Früher hatte unser großes Mädchen oben im Dachboden ihr Reich (es finden sich noch immer Malspuren an Wänden und auf dem Boden), nachdem sie zum Studium nach Berlin zog, wünschte sie sich, dass wir in ihr Dachkämmerchen ziehen – eine Zeit lang blieb es erst mal unbewohnt, weil es mir anfangs sehr schwer fiel, das Zimmer zu räumen. Eigentlich ist es vom Platz her auch viel zu schade, um dort nur zu schlafen. Unsere anderen Kinder wollten aber nicht oben wohnen, weil es keine Türe zum Dachboden gibt.
Seit einigen Monaten haben wir nun unser Schlafzimmer unter`m Dach eingerichtet und weil wir mit unserem Bett und den paar Möbelchen drum herum nicht den ganzen Raum ausfüllen (ja, man könnte sich natürlich ausbreiten), nistete ich vor einigen Wochen noch meine Werkstatt dort oben ein und kann nun ausgiebig über all meinen Ideen brüten. Früher nähte ich im unteren Wohnbereich, was nicht immer heiter war, denn sobald unser Tisch für`s Mittagessen oder die Hausaufgaben gebraucht wurde, musste ich meine sieben Sachen wieder zusammen packen. Ich fand es trotzdem immer nett, mitten drin zu sein, aber so eine Werkstatt, in der man nicht immer alles beiseite räumen muss, das ist doch auch eine wirklich feine Sache. Mein Mann findet es etwas schade, dass ich nun so oft aus seinem Blickfeld bin und auch mir fiel es anfangs nicht leicht, mein gewohntes Chaos zu verlassen, nicht mehr alles im Blick zu haben. Inzwischen schätze ich mein neues Nähstübchen sehr und worüber ich mich auch noch freue: ein ganz besonderes Herzstückchen – unsere Zwillingswiege – hat endlich wieder einen festen Platz. Vor 10 Jahren hing sie an langen Seilen in unserem damaligen Schlafzimmer, später im Wohnzimmer (für das Mittagsschläfchen) und nachdem unsere beiden Buben mehr oder weniger aus dem Körbchen heraus wuchsen, stand es noch eine ganze Weile im Kinderzimmer, bevor wir es dort an die Wand hingen. Wir hatten vor, das Zwillingskörbchen in ein Regal zu verwandeln. Bei der Idee blieb es allerdings (zumindest vorerst) – so ganz wohl war mir bei dem Gedanken daran nämlich (noch) nicht. Dieses Weidenkörbchen war und ist mir einfach sehr heilig – früher hing die Wiege an einer Decke und schwang unsere Nesthäkchen in den Schlaf, nun hängt mein Herz daran und meine Wehmut schwingt leise zwischen dem Weidengeflecht…
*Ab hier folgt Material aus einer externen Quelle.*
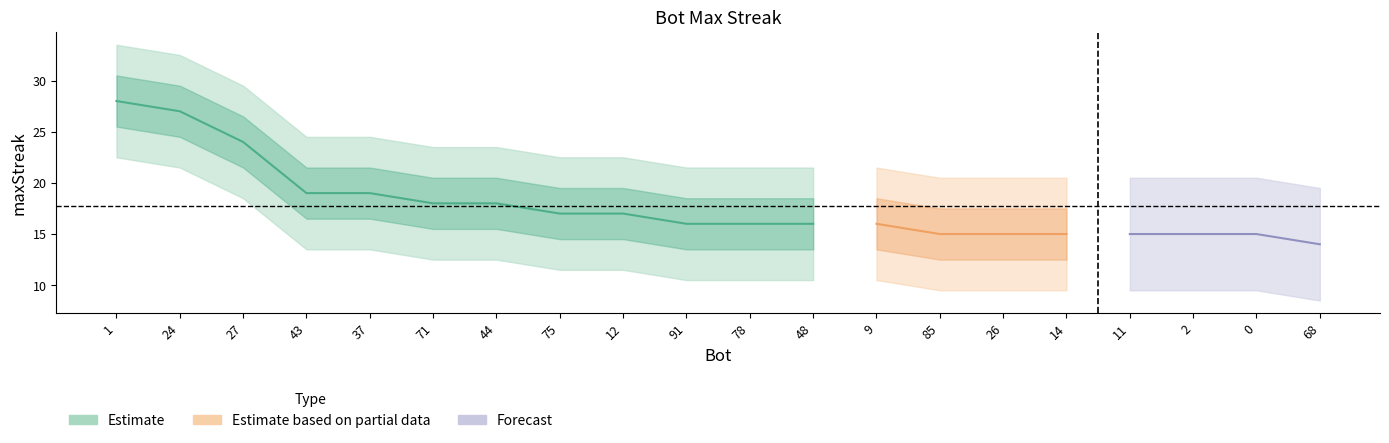

What is the label of the 8th point from the left?

75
Als mein Nähstübchen soweit eingerichtet war, wusste ich sofort, dass hier der neue Platz für mein Herzstückchen war – groß genug für unsere Zwillinge, um sich darin einzuigeln, ist es nämlich allemal. Auf den Bildern erscheint es vielleicht nicht ganz so riesig, aber selbst ich finde gemütlich darin Platz, wenn ich mich zusammen rolle.
Nun hat das Zwillingskörbchen also seinen Platz in meinem Nähstübchen und wird gerne bewohnt. Zwar steht wie gesagt auch unser Bett im selben Raum (gleich nebenan hinter der Leinengardine), unsere Buben machen es sich tagsüber aber zwischendurch viel lieber im Weidenkorb gemütlich, hören Musik, blättern in Bilderbüchern, erzählen sich Geschichten, machen ein Mittagsschläfchen oder kuscheln mit den Katzen, die diesen Ort auch sehr lieben.
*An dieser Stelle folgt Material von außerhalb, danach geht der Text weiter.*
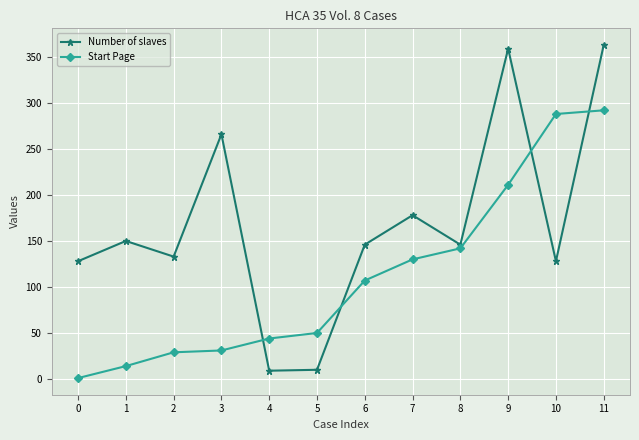

Where is the first local maximum for Number of slaves?

1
Neulich war einer meiner Buben krank und genoss die Gemütlichkeit im Amselnest und mit mir nebenan an der Nähmaschine. Ich erinnere mich noch genau an früher, als ich noch ein kleines Mädchen war und jeden Tag mit meiner Oma in ihrem Nähstübchen saß – mich beruhigten die Nähmaschinengeräusche immer sehr.
Und nachdem das Fieber überstanden war, leistete das kleine Schneiderlein mir mit Nadel & Faden Gesellschaft.